* SOURCE MATERIAL:
--

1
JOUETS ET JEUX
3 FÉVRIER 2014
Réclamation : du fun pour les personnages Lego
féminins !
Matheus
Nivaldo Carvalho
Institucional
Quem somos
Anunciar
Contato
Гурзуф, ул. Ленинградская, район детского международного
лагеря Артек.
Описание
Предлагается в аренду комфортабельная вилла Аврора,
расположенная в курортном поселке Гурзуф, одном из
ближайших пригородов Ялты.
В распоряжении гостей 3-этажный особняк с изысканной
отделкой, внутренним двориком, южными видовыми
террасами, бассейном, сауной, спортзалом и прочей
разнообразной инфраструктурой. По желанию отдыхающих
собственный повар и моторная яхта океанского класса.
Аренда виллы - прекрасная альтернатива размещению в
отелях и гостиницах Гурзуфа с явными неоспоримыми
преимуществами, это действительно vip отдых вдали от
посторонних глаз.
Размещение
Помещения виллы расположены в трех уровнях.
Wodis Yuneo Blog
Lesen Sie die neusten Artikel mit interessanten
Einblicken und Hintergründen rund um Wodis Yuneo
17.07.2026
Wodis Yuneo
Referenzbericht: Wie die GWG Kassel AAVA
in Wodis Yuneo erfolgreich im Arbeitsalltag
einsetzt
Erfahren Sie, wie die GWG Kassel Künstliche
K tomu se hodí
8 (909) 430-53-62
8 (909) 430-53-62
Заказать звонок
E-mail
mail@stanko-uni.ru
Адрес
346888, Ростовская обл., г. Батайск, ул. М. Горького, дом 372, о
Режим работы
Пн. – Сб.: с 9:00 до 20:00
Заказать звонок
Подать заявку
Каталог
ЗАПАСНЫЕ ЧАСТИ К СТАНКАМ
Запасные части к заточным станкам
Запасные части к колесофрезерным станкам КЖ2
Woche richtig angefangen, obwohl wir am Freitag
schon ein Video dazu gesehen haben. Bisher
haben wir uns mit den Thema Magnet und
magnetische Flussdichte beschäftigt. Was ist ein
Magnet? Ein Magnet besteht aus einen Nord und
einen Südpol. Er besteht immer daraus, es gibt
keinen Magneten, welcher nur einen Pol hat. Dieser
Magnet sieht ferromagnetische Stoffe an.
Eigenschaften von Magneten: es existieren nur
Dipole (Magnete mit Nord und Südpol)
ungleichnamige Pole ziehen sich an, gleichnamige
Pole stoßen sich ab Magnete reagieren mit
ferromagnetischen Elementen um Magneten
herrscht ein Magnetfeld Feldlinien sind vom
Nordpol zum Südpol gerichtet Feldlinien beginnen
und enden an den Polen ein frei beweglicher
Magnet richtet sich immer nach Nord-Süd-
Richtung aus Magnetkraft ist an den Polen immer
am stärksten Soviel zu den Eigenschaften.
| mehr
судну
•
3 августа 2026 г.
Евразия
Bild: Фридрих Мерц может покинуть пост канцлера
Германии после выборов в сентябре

--

* EXERCISE PROMPT: Please write out, exactly as they appear, the lines from the one containing "am stärksten Soviel zu den Eigenschaften." through the last line of the records above, and nothing more.

* YOUR RESPONSE:
am stärksten Soviel zu den Eigenschaften.
| mehr
судну
•
3 августа 2026 г.
Евразия
Bild: Фридрих Мерц может покинуть пост канцлера
Германии после выборов в сентябре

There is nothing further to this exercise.